Let's notice briefly and discard as unimportant your accidental miscorrection, which should have read "Mr. Bush will not say that, any more than Bill Clinton said it" (or else it fails to parallel the Post's original).   My principal objection is this:   I've never gotten the impression that "...any more than <helping verb> <subject>..." is clumsy.   "You wouldn't have thought of it that way any more than would I" sounds fine to me, if a bit formal; likewise "my ideas on the subject aren't any more authoritative than are his".   Mr Carpenter's putative Horrid Example is actually no more horrid than are the examples just mentioned.   If he dislikes the slightly formal tone, he need only restore the normal subject-verb order; and even that (although it often sounds more natural) is no more CORRECT than these are.

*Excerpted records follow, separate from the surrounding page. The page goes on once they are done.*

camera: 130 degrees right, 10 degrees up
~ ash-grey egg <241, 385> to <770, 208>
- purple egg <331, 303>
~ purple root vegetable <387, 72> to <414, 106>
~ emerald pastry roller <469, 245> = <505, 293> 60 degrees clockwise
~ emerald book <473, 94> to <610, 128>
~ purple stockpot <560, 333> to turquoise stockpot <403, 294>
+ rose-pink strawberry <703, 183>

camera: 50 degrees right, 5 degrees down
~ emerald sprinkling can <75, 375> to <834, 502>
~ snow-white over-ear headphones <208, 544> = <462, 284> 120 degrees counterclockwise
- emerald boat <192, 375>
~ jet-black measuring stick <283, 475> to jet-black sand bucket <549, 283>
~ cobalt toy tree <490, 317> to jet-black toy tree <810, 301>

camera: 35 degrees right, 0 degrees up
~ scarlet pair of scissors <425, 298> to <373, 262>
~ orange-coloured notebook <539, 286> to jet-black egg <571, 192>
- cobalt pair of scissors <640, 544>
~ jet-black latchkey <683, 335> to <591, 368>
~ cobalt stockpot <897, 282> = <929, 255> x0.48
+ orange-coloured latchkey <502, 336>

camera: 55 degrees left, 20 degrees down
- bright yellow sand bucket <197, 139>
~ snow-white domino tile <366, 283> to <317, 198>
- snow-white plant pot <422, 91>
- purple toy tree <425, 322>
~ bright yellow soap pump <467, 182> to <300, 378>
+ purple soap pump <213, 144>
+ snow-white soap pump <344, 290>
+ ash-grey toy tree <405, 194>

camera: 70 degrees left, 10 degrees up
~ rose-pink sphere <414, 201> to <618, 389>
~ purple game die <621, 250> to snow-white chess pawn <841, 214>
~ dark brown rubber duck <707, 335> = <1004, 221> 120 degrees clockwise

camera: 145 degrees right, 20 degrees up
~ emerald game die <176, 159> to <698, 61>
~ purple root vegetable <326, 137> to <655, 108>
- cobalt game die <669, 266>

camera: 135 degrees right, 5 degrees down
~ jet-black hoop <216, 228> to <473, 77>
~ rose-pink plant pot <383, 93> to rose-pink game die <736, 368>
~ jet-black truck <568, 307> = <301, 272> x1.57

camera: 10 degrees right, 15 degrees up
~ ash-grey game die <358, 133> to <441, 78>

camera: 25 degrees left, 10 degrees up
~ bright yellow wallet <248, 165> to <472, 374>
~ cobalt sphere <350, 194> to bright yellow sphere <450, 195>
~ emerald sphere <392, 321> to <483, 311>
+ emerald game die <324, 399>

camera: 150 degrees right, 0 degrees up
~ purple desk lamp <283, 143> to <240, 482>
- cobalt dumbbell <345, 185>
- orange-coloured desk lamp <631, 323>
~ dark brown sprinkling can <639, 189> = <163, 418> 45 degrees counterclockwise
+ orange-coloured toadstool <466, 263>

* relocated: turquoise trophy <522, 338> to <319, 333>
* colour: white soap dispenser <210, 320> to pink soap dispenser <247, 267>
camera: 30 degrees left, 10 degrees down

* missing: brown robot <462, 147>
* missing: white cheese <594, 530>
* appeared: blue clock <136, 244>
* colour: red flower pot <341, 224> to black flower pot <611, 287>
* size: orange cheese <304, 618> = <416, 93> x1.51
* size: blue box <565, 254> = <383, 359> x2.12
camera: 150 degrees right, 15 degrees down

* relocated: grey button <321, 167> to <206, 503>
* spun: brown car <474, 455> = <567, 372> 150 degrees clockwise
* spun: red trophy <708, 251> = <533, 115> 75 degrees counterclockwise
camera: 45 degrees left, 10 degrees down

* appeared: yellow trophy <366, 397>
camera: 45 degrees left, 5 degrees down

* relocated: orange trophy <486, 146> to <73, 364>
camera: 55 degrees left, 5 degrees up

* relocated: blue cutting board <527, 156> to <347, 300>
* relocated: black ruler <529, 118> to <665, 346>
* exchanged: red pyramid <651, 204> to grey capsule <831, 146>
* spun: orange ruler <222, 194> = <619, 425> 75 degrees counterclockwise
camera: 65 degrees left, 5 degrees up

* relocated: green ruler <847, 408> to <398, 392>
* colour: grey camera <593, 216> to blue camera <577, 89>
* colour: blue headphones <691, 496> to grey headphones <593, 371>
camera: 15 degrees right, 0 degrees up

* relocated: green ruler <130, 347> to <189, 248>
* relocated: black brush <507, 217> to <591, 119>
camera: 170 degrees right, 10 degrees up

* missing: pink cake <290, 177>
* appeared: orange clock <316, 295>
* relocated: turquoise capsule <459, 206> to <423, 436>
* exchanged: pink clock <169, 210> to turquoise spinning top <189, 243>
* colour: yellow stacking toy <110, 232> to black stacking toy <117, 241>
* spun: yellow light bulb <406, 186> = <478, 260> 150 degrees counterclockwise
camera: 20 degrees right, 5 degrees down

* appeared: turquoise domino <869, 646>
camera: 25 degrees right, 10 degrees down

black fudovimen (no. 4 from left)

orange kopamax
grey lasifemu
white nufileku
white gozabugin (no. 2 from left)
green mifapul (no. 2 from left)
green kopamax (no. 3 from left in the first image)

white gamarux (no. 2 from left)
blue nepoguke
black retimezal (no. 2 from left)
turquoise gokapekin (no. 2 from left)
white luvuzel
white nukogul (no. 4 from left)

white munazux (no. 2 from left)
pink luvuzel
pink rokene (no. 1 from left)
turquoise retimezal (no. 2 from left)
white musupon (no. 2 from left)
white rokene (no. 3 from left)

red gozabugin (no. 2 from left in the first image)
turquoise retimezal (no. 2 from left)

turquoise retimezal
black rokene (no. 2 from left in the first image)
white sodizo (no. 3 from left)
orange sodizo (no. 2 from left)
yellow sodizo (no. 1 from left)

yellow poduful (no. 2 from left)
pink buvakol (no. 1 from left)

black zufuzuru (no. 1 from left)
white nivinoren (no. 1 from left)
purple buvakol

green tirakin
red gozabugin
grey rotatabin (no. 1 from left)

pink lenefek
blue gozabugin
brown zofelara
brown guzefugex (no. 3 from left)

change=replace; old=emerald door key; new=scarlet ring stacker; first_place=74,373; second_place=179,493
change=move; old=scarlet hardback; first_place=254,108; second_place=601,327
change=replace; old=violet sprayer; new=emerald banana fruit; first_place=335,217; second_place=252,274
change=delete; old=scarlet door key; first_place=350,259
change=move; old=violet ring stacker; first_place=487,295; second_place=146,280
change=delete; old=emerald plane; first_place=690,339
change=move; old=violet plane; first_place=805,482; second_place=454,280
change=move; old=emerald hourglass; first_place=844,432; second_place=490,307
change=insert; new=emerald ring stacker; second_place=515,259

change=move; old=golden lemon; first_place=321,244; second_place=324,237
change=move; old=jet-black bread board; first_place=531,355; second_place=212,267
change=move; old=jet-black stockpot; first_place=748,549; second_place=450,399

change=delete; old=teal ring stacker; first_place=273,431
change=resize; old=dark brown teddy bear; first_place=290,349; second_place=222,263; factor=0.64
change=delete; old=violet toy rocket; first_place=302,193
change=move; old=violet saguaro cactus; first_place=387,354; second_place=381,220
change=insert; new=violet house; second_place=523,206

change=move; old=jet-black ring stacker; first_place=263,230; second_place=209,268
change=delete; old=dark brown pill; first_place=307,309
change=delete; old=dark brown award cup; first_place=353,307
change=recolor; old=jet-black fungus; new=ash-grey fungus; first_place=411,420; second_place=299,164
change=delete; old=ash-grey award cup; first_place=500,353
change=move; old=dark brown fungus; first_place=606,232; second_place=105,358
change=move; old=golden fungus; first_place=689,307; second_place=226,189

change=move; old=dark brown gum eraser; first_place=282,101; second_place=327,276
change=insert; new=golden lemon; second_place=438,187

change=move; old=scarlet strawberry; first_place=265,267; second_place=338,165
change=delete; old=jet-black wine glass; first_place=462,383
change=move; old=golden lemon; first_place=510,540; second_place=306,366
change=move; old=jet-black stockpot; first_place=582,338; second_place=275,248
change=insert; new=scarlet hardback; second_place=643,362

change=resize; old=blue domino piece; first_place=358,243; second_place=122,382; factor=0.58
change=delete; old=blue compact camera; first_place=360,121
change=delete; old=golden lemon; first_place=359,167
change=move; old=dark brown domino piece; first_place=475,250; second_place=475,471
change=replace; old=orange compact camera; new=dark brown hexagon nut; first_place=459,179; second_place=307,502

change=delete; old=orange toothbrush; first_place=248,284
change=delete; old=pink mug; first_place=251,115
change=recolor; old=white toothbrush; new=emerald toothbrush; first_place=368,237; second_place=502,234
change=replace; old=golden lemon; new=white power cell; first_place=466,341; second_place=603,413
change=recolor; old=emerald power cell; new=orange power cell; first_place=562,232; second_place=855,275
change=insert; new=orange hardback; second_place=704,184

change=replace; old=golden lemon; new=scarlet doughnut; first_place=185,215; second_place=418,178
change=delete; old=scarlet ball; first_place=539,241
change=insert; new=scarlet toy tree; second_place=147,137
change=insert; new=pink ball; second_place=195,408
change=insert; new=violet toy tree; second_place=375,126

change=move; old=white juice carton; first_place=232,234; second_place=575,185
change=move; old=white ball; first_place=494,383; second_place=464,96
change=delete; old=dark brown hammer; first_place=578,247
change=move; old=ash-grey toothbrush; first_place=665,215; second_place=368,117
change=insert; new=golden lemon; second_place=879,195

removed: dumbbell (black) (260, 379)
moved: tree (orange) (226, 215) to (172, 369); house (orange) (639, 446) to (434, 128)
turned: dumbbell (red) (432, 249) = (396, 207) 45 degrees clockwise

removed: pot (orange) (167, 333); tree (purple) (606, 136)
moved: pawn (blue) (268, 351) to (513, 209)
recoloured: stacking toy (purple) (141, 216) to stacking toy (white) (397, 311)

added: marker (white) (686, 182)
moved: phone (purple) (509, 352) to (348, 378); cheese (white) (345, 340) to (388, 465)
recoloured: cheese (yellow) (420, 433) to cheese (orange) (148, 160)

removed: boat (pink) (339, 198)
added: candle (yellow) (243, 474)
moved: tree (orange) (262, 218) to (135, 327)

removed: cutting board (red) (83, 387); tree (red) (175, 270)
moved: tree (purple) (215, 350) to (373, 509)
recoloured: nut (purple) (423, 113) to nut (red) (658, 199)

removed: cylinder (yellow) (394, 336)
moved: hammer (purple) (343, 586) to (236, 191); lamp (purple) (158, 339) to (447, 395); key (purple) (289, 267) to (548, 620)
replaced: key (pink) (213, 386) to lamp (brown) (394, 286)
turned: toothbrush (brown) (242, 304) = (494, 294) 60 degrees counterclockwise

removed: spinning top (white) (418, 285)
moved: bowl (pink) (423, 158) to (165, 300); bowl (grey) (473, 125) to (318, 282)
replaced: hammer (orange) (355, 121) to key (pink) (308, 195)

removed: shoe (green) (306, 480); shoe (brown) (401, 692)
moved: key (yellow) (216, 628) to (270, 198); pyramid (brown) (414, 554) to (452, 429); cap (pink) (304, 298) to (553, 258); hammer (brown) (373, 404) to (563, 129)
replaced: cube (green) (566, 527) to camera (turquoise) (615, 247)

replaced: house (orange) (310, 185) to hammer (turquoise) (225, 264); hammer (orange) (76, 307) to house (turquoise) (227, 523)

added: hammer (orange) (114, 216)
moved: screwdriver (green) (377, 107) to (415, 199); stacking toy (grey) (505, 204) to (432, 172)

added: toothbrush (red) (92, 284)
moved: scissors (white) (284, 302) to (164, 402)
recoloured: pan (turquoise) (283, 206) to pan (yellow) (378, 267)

Furthermore this allegedly clumsy construction is sometimes necessary, for example when the comparative subject takes up more than a word or two.   Surely you would have rejected the complaint had the Washington Post written "But Mr Bush will not say that, any more than did his predecessors Bill Clinton and, in previous administrations, Presidents Jimmy Carter and Richard Nixon".   Putting the verb after all that long-windedness would have obscured the meaning, and it certainly wouldn't have made it sound any more natural than the much simpler and clearer method of keeping the verb nearer the comparative "than" would.